* [Directions]: Report each line of the records where "Kommentare" occurs.

[Dataset items]

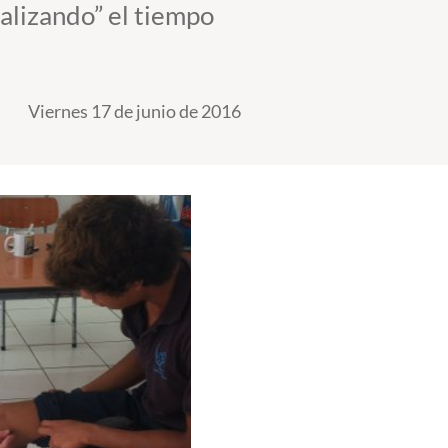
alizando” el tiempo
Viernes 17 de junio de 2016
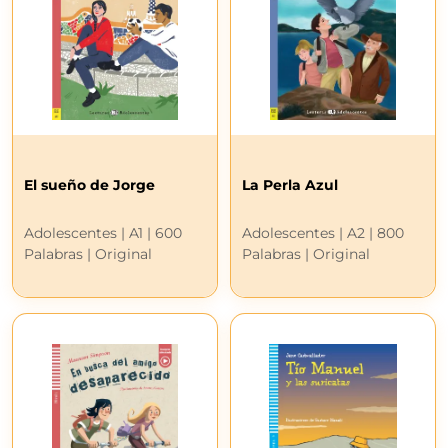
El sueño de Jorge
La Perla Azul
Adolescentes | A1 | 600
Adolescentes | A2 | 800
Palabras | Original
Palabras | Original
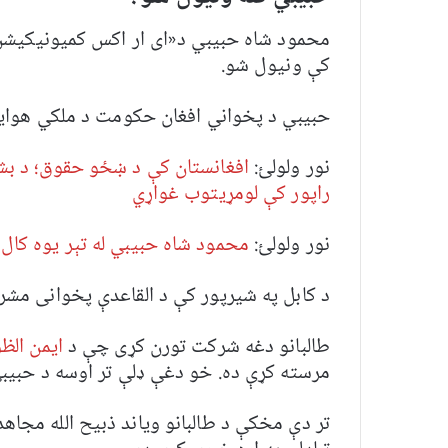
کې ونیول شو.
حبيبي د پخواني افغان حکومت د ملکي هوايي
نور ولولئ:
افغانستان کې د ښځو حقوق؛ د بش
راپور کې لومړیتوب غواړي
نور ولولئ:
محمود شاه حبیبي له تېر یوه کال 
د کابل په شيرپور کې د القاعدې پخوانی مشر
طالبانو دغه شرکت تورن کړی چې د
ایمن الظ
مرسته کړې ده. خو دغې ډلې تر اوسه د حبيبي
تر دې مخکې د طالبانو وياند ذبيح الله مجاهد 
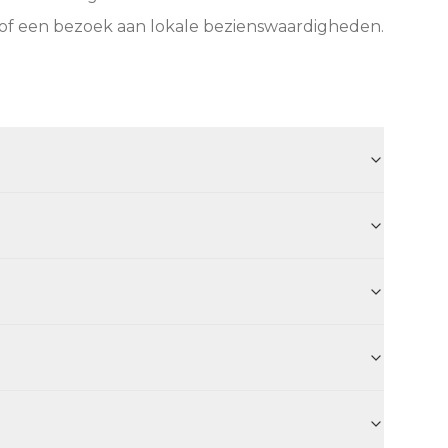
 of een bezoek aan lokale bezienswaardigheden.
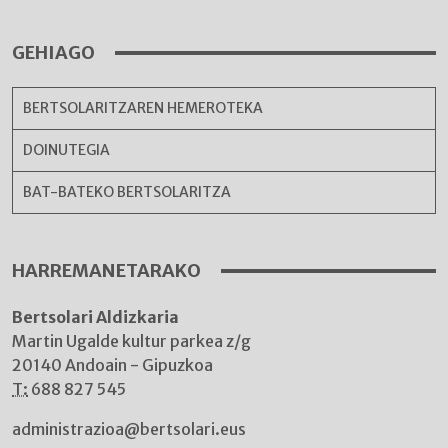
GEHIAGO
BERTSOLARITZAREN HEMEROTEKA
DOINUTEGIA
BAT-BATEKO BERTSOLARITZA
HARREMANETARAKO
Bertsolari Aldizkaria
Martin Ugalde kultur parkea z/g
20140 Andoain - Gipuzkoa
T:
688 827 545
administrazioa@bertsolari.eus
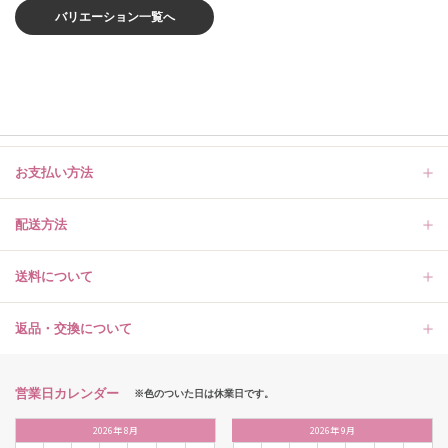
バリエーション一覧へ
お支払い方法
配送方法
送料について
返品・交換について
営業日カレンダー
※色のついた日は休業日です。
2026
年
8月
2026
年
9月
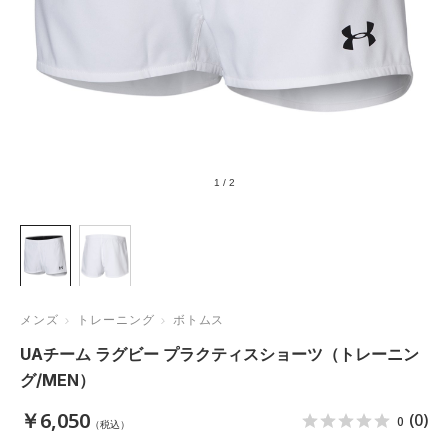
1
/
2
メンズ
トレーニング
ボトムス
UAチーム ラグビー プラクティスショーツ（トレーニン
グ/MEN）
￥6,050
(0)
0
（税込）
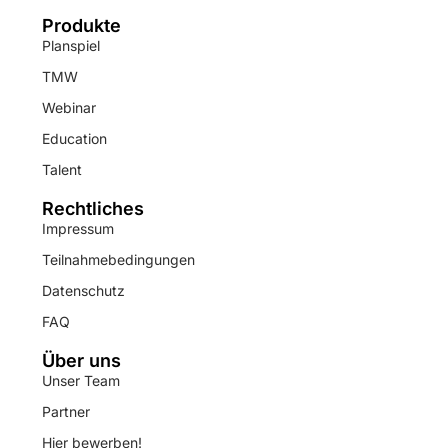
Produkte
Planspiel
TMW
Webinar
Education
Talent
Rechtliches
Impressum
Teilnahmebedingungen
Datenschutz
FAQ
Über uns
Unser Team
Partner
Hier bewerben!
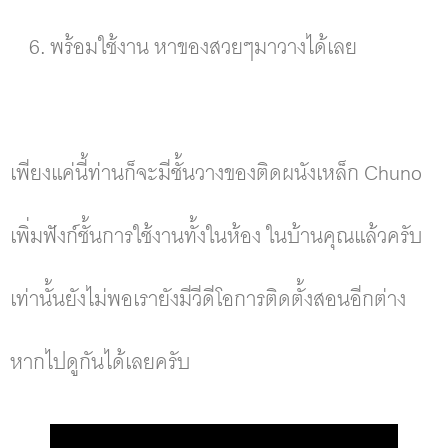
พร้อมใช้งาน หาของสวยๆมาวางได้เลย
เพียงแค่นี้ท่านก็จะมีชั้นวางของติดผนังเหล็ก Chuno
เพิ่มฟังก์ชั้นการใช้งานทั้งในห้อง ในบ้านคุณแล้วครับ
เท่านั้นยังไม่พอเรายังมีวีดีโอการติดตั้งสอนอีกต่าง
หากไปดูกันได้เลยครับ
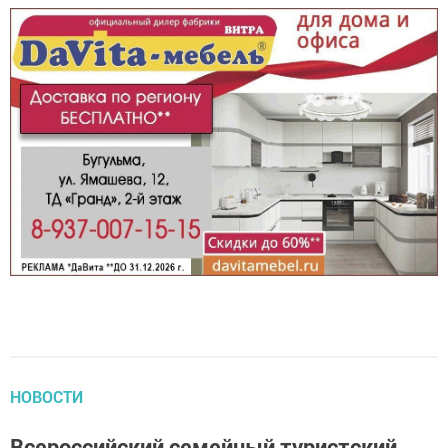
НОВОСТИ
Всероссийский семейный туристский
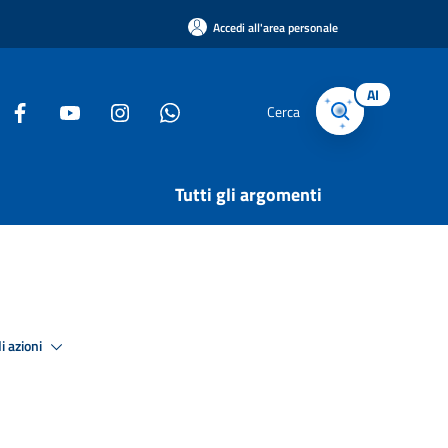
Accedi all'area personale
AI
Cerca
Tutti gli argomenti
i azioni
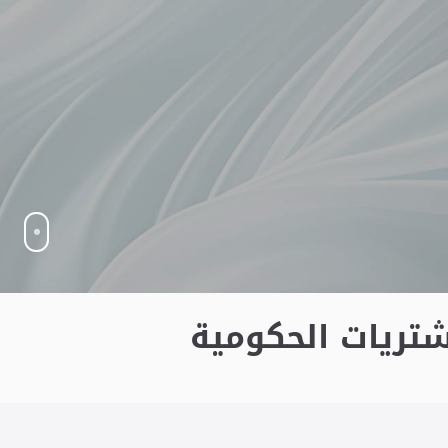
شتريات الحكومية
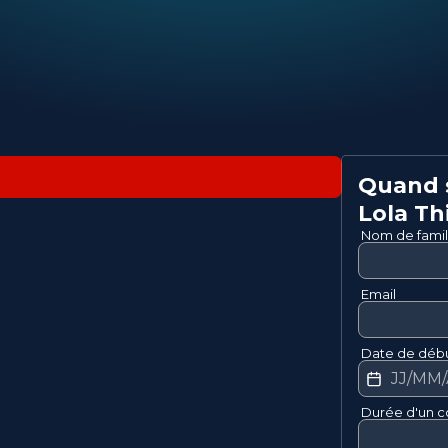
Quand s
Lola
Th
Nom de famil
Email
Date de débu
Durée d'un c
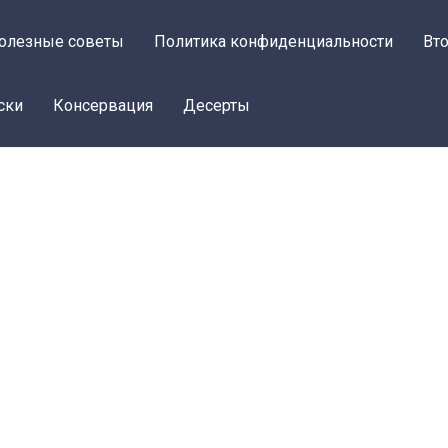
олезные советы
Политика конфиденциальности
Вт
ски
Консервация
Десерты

--

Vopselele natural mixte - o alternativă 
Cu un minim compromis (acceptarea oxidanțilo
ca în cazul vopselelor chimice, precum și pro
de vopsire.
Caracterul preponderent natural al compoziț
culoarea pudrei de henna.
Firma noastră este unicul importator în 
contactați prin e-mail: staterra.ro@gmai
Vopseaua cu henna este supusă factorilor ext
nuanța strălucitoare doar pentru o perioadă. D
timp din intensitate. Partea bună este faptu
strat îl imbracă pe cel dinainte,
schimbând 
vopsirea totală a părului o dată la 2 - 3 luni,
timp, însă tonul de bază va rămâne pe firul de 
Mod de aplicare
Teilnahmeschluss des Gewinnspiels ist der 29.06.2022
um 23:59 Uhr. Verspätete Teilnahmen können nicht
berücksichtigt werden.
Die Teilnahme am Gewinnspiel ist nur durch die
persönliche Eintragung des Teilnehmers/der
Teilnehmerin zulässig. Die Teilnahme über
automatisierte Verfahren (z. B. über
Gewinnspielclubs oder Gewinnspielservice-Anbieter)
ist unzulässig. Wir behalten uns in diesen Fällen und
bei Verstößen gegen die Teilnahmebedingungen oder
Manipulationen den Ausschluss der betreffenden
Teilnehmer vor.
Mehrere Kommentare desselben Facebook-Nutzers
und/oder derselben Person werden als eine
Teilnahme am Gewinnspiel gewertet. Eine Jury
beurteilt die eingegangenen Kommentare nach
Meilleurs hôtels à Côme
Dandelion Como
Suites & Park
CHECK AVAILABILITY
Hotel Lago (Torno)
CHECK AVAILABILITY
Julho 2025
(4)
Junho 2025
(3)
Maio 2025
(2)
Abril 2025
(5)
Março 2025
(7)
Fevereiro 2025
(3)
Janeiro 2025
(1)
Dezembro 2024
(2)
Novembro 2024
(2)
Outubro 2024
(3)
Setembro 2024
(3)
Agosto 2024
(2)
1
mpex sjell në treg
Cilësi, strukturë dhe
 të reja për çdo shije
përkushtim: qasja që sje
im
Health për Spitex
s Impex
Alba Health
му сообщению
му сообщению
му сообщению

* [Answer section]:
Mehrere Kommentare desselben Facebook-Nutzers
beurteilt die eingegangenen Kommentare nach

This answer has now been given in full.